Extract |

# Sig & Avatar Please!



## mattandbenny (Aug 2, 2007)

Could somebody please make me a new avatar & sig combo? I've had the current one years and am in need of an update!

In the sig could I have Justin Gaethje on the left with the WSOF logo on him, Anthony Pettis in the middle with the UFC logo on him, and Michael Chandler on the right with the Bellator logo on him.

In the avatar could I have the same design as the logo but just Pettis' face (like my current Machida one but Pettis). 

The colour design can be whatever you guys think looks good!

Would be amazing if someone could make one for me, and much appreciated!


----------



## RangerClydeTheBlue (Jul 11, 2012)

I am sucking at GFX but ill try something out


----------



## mattandbenny (Aug 2, 2007)

That would be awesome if you could please.


----------



## RangerClydeTheBlue (Jul 11, 2012)

I found it a little bit difficult. A GFX maker will be wondering what the hell I did haha. Let me know if you want me to try again or not, I'm not one to be a girl about that stuff


----------



## mattandbenny (Aug 2, 2007)

What to work on |
A. In the forum thread asking for a signature and avatar, which fighter is requested in the middle of the signature, and with which logo?
B. Carry on the forum thread about the signature and avatar request, starting with the reply from mattandbenny that follows the final header.

Provided material |
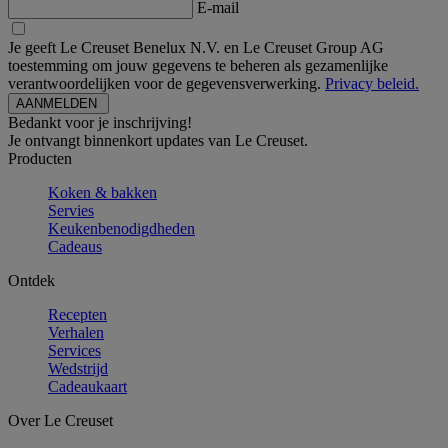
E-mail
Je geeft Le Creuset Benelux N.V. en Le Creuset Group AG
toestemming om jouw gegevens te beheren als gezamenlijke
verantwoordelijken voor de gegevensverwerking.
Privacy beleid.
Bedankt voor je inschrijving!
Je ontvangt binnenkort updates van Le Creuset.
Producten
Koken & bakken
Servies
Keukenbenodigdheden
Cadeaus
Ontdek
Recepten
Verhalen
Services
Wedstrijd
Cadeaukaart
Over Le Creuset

...

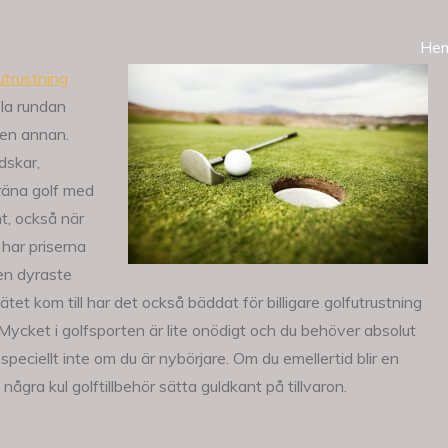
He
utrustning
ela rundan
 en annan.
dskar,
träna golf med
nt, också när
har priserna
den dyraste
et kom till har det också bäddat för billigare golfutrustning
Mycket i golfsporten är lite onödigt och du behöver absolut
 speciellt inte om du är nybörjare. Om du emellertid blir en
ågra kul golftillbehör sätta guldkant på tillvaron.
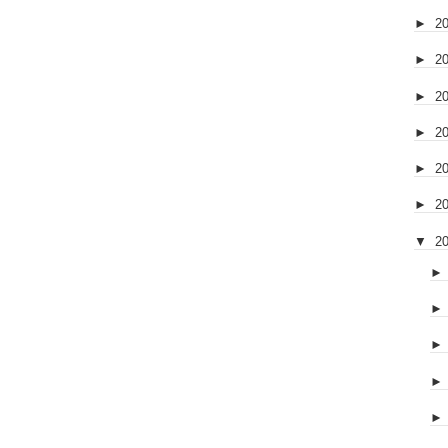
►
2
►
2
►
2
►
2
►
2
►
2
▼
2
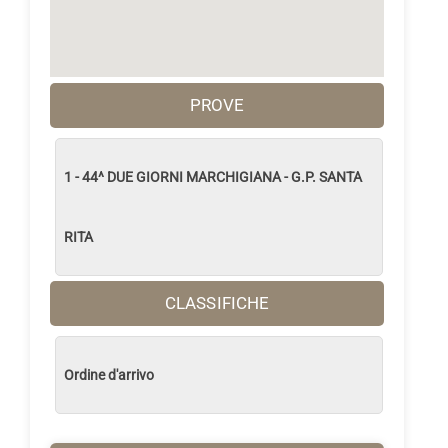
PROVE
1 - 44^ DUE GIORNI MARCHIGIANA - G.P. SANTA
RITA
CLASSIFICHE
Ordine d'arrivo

Answers to the problems |
A. Anthony Pettis, with the UFC logo on him.

B.
Cheers for that, looks good.

Could you just make a couple of tine tweaks for me please 
- Make the logo's a little bigger
- I can't really see the A or the writing below on the WSOF logo, is it possible to make that clearer or a diff colour (black?). Same with the writing below the UFC logo.


Love the design though, thanks a lot, if you could make them tweaks it would be great :thumbsup:


----------



## mattandbenny (Aug 2, 2007)

Any update buddy?


----------



## RangerClydeTheBlue (Jul 11, 2012)

Sorry I forgot about it. I still have the PSD saved in college so I'll see what I can do when I got on their computers.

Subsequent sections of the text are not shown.